• Records
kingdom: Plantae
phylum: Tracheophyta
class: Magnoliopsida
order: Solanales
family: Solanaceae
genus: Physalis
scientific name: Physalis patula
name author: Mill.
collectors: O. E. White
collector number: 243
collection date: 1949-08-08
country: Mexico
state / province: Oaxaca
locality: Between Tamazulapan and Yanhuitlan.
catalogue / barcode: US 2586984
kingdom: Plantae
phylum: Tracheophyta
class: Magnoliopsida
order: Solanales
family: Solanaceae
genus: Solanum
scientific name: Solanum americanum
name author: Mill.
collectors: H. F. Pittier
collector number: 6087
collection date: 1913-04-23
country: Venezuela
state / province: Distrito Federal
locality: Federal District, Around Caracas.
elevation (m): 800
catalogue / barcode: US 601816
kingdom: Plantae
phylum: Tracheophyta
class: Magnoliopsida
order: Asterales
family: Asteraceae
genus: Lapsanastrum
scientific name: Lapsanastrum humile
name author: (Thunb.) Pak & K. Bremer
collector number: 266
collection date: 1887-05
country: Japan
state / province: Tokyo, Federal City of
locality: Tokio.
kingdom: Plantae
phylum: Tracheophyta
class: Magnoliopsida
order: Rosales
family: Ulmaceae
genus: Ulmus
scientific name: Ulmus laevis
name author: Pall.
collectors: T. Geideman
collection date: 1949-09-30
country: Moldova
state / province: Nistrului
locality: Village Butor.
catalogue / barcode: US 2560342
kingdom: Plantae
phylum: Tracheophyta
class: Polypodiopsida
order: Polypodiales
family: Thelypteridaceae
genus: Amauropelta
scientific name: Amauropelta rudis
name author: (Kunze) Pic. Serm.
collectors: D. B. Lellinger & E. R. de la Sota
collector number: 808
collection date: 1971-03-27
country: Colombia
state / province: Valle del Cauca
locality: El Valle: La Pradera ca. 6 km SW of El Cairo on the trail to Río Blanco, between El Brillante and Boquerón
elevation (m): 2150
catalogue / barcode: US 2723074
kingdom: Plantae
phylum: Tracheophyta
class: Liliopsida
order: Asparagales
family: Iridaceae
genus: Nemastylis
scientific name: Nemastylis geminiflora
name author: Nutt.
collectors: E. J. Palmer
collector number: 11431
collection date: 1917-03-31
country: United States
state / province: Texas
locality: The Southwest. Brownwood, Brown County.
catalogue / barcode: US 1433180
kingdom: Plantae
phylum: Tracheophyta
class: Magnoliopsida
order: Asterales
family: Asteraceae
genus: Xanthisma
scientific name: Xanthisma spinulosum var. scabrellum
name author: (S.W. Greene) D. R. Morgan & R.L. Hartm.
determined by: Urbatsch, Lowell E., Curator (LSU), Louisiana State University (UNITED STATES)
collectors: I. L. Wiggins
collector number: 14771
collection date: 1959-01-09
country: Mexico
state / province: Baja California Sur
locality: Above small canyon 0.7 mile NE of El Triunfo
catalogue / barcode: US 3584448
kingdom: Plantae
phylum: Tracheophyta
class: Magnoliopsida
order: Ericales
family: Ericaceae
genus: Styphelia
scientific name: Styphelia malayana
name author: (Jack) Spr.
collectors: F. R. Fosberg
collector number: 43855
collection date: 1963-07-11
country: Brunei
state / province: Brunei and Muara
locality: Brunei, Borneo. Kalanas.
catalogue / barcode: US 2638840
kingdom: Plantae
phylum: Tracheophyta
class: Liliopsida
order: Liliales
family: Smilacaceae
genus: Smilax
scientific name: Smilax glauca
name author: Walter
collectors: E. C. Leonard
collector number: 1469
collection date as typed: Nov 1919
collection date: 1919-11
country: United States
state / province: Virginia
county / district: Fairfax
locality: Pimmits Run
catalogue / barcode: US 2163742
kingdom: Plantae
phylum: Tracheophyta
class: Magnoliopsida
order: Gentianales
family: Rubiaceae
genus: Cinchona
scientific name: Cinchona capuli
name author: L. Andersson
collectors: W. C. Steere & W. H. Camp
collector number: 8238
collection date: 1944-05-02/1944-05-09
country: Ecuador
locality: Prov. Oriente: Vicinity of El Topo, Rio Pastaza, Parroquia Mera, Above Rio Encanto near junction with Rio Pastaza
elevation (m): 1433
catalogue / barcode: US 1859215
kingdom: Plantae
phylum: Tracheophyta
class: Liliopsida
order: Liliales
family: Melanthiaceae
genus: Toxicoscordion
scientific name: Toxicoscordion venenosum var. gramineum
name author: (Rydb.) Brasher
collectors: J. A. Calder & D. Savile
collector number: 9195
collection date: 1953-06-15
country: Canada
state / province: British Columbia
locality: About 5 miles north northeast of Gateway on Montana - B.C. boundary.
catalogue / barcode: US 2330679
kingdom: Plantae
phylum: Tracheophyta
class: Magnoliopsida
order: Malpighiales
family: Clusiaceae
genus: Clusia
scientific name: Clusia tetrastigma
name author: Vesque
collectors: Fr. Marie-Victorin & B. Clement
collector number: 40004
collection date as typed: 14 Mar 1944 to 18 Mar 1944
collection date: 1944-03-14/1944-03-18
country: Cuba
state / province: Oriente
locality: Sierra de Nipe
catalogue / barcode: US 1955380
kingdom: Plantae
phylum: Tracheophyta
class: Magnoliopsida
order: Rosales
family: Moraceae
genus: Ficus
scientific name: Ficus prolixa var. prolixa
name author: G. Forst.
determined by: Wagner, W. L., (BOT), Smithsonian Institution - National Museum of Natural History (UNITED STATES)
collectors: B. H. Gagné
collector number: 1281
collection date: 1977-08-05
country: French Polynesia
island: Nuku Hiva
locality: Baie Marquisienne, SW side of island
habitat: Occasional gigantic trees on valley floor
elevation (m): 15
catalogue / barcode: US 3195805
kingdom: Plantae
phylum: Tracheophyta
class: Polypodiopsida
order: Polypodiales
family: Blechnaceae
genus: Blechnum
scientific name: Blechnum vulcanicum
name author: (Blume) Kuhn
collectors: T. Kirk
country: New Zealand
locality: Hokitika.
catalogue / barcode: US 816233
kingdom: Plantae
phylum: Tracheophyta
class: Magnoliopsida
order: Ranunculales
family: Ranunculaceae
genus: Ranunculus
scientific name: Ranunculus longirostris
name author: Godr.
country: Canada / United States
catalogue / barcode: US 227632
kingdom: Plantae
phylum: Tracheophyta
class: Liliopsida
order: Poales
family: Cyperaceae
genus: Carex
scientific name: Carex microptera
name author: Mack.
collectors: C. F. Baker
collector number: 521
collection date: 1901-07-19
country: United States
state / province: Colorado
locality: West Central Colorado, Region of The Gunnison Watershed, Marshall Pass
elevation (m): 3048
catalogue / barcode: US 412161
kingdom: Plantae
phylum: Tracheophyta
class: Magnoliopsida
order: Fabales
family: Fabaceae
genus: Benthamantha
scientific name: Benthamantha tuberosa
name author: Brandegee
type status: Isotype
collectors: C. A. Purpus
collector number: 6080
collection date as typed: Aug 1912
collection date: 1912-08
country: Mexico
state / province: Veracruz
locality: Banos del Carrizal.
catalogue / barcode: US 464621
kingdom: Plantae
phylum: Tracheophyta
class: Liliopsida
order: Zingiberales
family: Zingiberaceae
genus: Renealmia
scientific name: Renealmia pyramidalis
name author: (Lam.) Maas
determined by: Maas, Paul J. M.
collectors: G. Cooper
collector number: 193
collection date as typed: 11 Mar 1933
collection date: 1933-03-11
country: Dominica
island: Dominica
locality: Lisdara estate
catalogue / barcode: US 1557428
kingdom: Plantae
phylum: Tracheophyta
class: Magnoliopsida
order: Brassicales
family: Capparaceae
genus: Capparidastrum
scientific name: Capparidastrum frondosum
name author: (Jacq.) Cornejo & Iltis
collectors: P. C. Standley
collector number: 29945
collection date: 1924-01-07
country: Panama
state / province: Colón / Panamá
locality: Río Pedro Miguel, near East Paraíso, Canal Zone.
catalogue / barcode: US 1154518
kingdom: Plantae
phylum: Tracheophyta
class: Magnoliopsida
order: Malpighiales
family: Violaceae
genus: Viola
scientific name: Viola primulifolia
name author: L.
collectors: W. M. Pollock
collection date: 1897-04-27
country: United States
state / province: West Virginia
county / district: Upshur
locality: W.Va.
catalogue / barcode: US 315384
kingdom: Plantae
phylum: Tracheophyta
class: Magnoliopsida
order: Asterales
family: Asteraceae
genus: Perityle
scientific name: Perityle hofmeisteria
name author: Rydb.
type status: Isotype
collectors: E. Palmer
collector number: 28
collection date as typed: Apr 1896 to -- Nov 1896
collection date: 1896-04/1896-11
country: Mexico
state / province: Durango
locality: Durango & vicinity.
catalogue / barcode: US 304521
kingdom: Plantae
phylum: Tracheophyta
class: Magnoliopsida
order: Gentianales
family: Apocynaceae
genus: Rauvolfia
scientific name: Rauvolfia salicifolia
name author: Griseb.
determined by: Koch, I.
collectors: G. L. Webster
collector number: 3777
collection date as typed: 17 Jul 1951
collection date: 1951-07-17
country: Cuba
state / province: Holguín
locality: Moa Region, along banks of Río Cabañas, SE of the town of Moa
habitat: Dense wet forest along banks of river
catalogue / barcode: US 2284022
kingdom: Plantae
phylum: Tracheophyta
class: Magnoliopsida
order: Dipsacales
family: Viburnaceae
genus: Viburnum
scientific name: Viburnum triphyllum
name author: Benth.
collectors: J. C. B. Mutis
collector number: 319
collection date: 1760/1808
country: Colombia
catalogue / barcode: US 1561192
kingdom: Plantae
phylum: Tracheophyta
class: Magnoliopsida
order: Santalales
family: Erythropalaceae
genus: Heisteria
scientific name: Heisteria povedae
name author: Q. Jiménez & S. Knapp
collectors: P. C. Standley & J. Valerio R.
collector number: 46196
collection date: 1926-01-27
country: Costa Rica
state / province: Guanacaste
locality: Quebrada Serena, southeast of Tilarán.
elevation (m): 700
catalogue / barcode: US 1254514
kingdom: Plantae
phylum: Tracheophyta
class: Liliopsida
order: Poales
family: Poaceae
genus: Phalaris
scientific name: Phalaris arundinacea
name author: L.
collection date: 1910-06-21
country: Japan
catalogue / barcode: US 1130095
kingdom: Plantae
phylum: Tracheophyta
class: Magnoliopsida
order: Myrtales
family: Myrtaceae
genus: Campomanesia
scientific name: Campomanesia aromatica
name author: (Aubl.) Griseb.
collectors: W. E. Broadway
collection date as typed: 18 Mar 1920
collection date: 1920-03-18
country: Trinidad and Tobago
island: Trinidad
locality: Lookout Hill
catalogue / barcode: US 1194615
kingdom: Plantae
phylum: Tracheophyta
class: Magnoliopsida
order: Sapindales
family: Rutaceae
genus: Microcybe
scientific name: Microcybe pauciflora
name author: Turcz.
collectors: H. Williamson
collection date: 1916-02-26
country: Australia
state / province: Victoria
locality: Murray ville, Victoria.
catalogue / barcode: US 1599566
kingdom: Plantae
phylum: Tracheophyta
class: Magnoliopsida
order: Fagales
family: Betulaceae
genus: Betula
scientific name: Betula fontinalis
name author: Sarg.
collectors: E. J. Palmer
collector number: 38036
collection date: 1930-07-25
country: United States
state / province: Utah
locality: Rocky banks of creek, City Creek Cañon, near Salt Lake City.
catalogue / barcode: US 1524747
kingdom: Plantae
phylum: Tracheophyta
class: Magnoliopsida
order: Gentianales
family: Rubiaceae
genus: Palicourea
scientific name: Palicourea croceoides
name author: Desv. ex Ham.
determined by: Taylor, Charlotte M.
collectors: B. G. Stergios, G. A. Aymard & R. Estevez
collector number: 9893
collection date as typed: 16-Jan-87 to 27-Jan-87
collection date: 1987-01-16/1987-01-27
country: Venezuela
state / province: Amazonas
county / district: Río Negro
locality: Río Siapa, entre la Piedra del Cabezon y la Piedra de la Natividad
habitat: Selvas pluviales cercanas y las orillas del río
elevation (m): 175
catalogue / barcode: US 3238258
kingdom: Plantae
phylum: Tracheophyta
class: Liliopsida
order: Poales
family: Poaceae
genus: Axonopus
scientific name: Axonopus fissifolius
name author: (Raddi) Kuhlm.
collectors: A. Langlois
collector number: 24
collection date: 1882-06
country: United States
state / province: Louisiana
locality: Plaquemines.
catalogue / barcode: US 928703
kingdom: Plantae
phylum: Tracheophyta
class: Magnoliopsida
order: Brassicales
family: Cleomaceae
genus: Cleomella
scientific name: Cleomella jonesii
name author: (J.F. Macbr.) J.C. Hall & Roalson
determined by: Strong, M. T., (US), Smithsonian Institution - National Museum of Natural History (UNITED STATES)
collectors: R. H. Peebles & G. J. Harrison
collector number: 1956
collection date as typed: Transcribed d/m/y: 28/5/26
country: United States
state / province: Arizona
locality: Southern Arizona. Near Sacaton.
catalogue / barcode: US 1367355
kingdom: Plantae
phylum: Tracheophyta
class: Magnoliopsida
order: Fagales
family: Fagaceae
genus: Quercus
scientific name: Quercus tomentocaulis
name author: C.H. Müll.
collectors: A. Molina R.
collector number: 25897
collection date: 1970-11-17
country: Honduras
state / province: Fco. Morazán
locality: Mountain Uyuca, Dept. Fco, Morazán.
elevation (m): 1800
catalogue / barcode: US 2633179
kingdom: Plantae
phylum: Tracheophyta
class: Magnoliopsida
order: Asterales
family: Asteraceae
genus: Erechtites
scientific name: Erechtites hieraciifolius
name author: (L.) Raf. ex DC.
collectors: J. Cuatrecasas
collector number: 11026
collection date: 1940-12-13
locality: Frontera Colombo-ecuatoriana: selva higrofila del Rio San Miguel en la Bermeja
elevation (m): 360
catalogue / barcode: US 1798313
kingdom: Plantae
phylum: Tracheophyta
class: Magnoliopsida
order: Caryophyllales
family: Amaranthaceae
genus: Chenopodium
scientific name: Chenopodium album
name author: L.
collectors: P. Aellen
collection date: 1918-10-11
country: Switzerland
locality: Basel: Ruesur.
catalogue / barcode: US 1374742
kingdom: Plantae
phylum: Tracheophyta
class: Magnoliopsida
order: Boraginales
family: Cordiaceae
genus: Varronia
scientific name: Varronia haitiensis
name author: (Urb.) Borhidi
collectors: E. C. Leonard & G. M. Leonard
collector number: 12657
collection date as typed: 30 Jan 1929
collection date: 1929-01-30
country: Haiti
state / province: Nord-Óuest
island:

• What is asked
Render the lines of the records from the line with "genus: Nemastylis" up to and including the line with "genus: Styphelia" as a numbered list, leaving out blank lines.

• Output
1. genus: Nemastylis
2. scientific name: Nemastylis geminiflora
3. name author: Nutt.
4. collectors: E. J. Palmer
5. collector number: 11431
6. collection date: 1917-03-31
7. country: United States
8. state / province: Texas
9. locality: The Southwest. Brownwood, Brown County.
10. catalogue / barcode: US 1433180
11. kingdom: Plantae
12. phylum: Tracheophyta
13. class: Magnoliopsida
14. order: Asterales
15. family: Asteraceae
16. genus: Xanthisma
17. scientific name: Xanthisma spinulosum var. scabrellum
18. name author: (S.W. Greene) D. R. Morgan & R.L. Hartm.
19. determined by: Urbatsch, Lowell E., Curator (LSU), Louisiana State University (UNITED STATES)
20. collectors: I. L. Wiggins
21. collector number: 14771
22. collection date: 1959-01-09
23. country: Mexico
24. state / province: Baja California Sur
25. locality: Above small canyon 0.7 mile NE of El Triunfo
26. catalogue / barcode: US 3584448
27. kingdom: Plantae
28. phylum: Tracheophyta
29. class: Magnoliopsida
30. order: Ericales
31. family: Ericaceae
32. genus: Styphelia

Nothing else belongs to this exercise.